Jerusalem Baptist Church is affiliated with the Southern Baptist Convention, and Nucciarone is a graduate of Dallas Theological Seminary and a former pastor in Milan, Italy, and Vienna, Austria.
Nucciarone said although Christmas celebrations were abundant in Bethlehem, there were few Christmas decorations in Jerusalem and the city was "very quiet" on Christmas Day.
On Saturday following Christmas, the pastor received a call from a friend alerting him to the Israeli air strikes on Hamas military installations in Gaza. Hamas had been launching rocket attacks on southern Israel for a while, and the Israelis were attempting to stop those attacks. By Monday, violence continued and Israeli Defense Minister Ehud Barak called the conflict "an all-out war against Hamas and its branches."
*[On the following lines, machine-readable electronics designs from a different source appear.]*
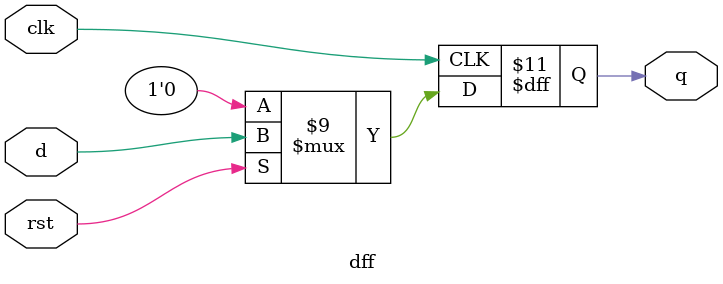
<source format=v>
module dff(input clk,rst,d,output reg q=0);


always @(posedge clk)
begin
if(!rst)
    q<=0;
    else
        if(!d | d)
            q<=d;
             
                
end
endmodule




</source>
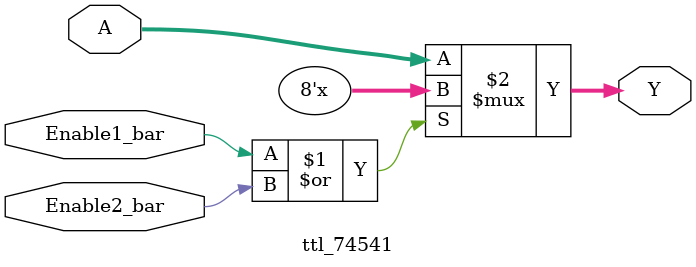
<source format=v>

module ttl_74541 #(parameter DELAY_RISE = 0, DELAY_FALL = 0)
(
  input [7:0] A,
  input Enable1_bar,
  input Enable2_bar,
  output [7:0] Y
);

assign #(DELAY_RISE, DELAY_FALL) Y = (Enable1_bar | Enable2_bar) ? 8'bZ : A;

endmodule


</source>
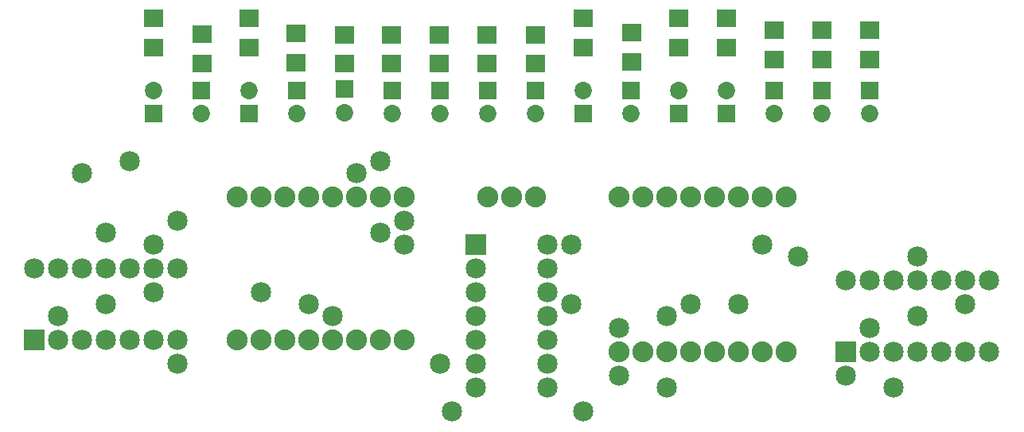
<source format=gbs>
G04 MADE WITH FRITZING*
G04 WWW.FRITZING.ORG*
G04 SINGLE SIDED*
G04 HOLES NOT PLATED*
G04 CONTOUR ON CENTER OF CONTOUR VECTOR*
%ASAXBY*%
%FSLAX23Y23*%
%MOIN*%
%OFA0B0*%
%SFA1.0B1.0*%
%ADD10C,0.088000*%
%ADD11C,0.072992*%
%ADD12C,0.085000*%
%ADD13R,0.072992X0.072992*%
%ADD14R,0.084803X0.072992*%
%ADD15R,0.085000X0.085000*%
%LNMASK0*%
G90*
G70*
G54D10*
X2083Y1110D03*
X2183Y1110D03*
X2283Y1110D03*
X2633Y460D03*
X2733Y460D03*
X2833Y460D03*
X2933Y460D03*
X3033Y460D03*
X3133Y460D03*
X3233Y460D03*
X3333Y460D03*
X2633Y1110D03*
X2733Y1110D03*
X2833Y1110D03*
X2933Y1110D03*
X3033Y1110D03*
X3133Y1110D03*
X3233Y1110D03*
X3333Y1110D03*
X1033Y1110D03*
X1133Y1110D03*
X1233Y1110D03*
X1333Y1110D03*
X1433Y1110D03*
X1533Y1110D03*
X1633Y1110D03*
X1733Y1110D03*
X1033Y510D03*
X1133Y510D03*
X1233Y510D03*
X1333Y510D03*
X1433Y510D03*
X1533Y510D03*
X1633Y510D03*
X1733Y510D03*
G54D11*
X1083Y1460D03*
X1083Y1559D03*
X3483Y1559D03*
X3483Y1460D03*
X3083Y1460D03*
X3083Y1559D03*
X2283Y1559D03*
X2283Y1460D03*
X2483Y1460D03*
X2483Y1559D03*
X3283Y1559D03*
X3283Y1460D03*
X2683Y1559D03*
X2683Y1460D03*
X3683Y1559D03*
X3683Y1460D03*
X2883Y1460D03*
X2883Y1559D03*
X2083Y1559D03*
X2083Y1460D03*
X1883Y1559D03*
X1883Y1460D03*
X1683Y1559D03*
X1683Y1460D03*
X1483Y1563D03*
X1483Y1464D03*
X1283Y1559D03*
X1283Y1460D03*
X883Y1559D03*
X883Y1460D03*
X683Y1460D03*
X683Y1559D03*
G54D12*
X3583Y460D03*
X3583Y760D03*
X3683Y460D03*
X3683Y760D03*
X3783Y460D03*
X3783Y760D03*
X3883Y460D03*
X3883Y760D03*
X3983Y460D03*
X3983Y760D03*
X4083Y460D03*
X4083Y760D03*
X4183Y460D03*
X4183Y760D03*
X183Y510D03*
X183Y810D03*
X283Y510D03*
X283Y810D03*
X383Y510D03*
X383Y810D03*
X483Y510D03*
X483Y810D03*
X583Y510D03*
X583Y810D03*
X683Y510D03*
X683Y810D03*
X783Y510D03*
X783Y810D03*
X2033Y910D03*
X2333Y910D03*
X2033Y810D03*
X2333Y810D03*
X2033Y710D03*
X2333Y710D03*
X2033Y610D03*
X2333Y610D03*
X2033Y510D03*
X2333Y510D03*
X2033Y410D03*
X2333Y410D03*
X2033Y310D03*
X2333Y310D03*
X2433Y910D03*
X3233Y910D03*
X3383Y860D03*
X3883Y860D03*
X3133Y660D03*
X4083Y660D03*
X2633Y360D03*
X3583Y360D03*
X2833Y610D03*
X3883Y610D03*
X2833Y310D03*
X3783Y310D03*
X2633Y560D03*
X3683Y560D03*
X783Y1010D03*
X1733Y1010D03*
X583Y1260D03*
X1633Y1260D03*
X383Y1210D03*
X1533Y1210D03*
X683Y710D03*
X1133Y710D03*
X483Y660D03*
X1333Y660D03*
X283Y610D03*
X1433Y610D03*
X683Y910D03*
X1733Y910D03*
X483Y960D03*
X1633Y960D03*
X783Y410D03*
X1883Y410D03*
X2433Y660D03*
X2933Y660D03*
X1933Y210D03*
X2483Y210D03*
G54D13*
X1083Y1460D03*
X3483Y1559D03*
X3083Y1460D03*
X2283Y1559D03*
X2483Y1460D03*
X3283Y1559D03*
X2683Y1559D03*
X3683Y1559D03*
X2883Y1460D03*
X2083Y1559D03*
X1883Y1559D03*
X1683Y1559D03*
X1483Y1563D03*
X1283Y1559D03*
X883Y1559D03*
X683Y1460D03*
G54D14*
X3083Y1860D03*
X3083Y1738D03*
X3483Y1810D03*
X3483Y1688D03*
X3683Y1810D03*
X3683Y1688D03*
X3283Y1810D03*
X3283Y1688D03*
X2483Y1860D03*
X2483Y1738D03*
X2883Y1860D03*
X2883Y1738D03*
X2686Y1800D03*
X2686Y1678D03*
X2283Y1792D03*
X2283Y1670D03*
X2080Y1792D03*
X2080Y1670D03*
X1878Y1792D03*
X1878Y1670D03*
X1483Y1792D03*
X1483Y1670D03*
X1278Y1797D03*
X1278Y1675D03*
X1680Y1792D03*
X1680Y1670D03*
X1083Y1860D03*
X1083Y1738D03*
X886Y1794D03*
X886Y1672D03*
X683Y1860D03*
X683Y1738D03*
G54D15*
X3583Y460D03*
X183Y510D03*
X2033Y910D03*
G04 End of Mask0*
M02*
</source>
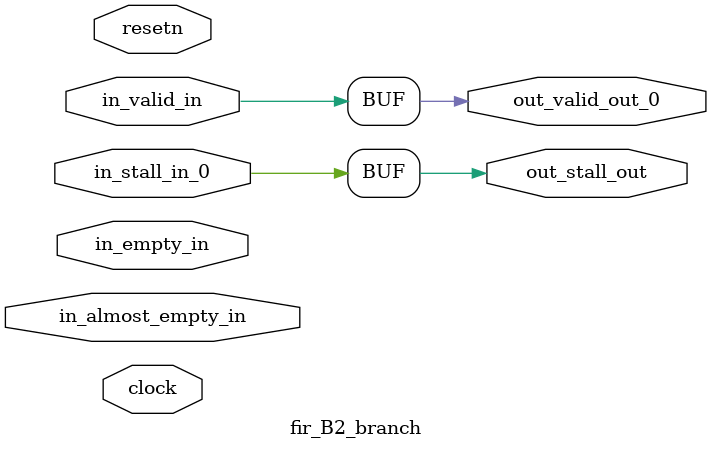
<source format=sv>



(* altera_attribute = "-name AUTO_SHIFT_REGISTER_RECOGNITION OFF; -name MESSAGE_DISABLE 10036; -name MESSAGE_DISABLE 10037; -name MESSAGE_DISABLE 14130; -name MESSAGE_DISABLE 14320; -name MESSAGE_DISABLE 15400; -name MESSAGE_DISABLE 14130; -name MESSAGE_DISABLE 10036; -name MESSAGE_DISABLE 12020; -name MESSAGE_DISABLE 12030; -name MESSAGE_DISABLE 12010; -name MESSAGE_DISABLE 12110; -name MESSAGE_DISABLE 14320; -name MESSAGE_DISABLE 13410; -name MESSAGE_DISABLE 113007; -name MESSAGE_DISABLE 10958" *)
module fir_B2_branch (
    input wire [0:0] in_almost_empty_in,
    input wire [0:0] in_empty_in,
    input wire [0:0] in_stall_in_0,
    input wire [0:0] in_valid_in,
    output wire [0:0] out_stall_out,
    output wire [0:0] out_valid_out_0,
    input wire clock,
    input wire resetn
    );

    reg [0:0] rst_sync_rst_sclrn;


    // out_stall_out(GPOUT,6)
    assign out_stall_out = in_stall_in_0;

    // out_valid_out_0(GPOUT,7)
    assign out_valid_out_0 = in_valid_in;

    // rst_sync(RESETSYNC,8)
    acl_reset_handler #(
        .ASYNC_RESET(0),
        .USE_SYNCHRONIZER(1),
        .PULSE_EXTENSION(0),
        .PIPE_DEPTH(3),
        .DUPLICATE(1)
    ) therst_sync (
        .clk(clock),
        .i_resetn(resetn),
        .o_sclrn(rst_sync_rst_sclrn)
    );

endmodule

</source>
Nucciarone said some Arab taxi cab drivers in Jerusalem went on strike following the attacks, and that an Iraqi preacher who attends Jerusalem Baptist Church was unable to travel by taxi to the church in West Jerusalem on Sunday. That evening, Nucciarone attended a Bible study in the home of a Palestinian believer in Bethlehem and was unable to attend a Christian concert afterward because Palestinian authorities essentially had imposed a curfew. The pastor described Bethlehem as "very calm" Sunday night, "almost like a ghost town."
"Every shop was closed, all the restaurants were closed, everything," he said, adding that he and others in the region "are much in prayer and much concerned about what's going to happen."
"We know something like this can escalate," he said. "More rockets could be sent from Gaza into Israel and also this could unleash a new wave of suicide bombers."
Nucciarone asked that Southern Baptists continue to pray for peace in Israel, a peace that only comes through people knowing Jesus Christ as Savior and Lord.
Erin Roach is a staff writer for Baptist Press.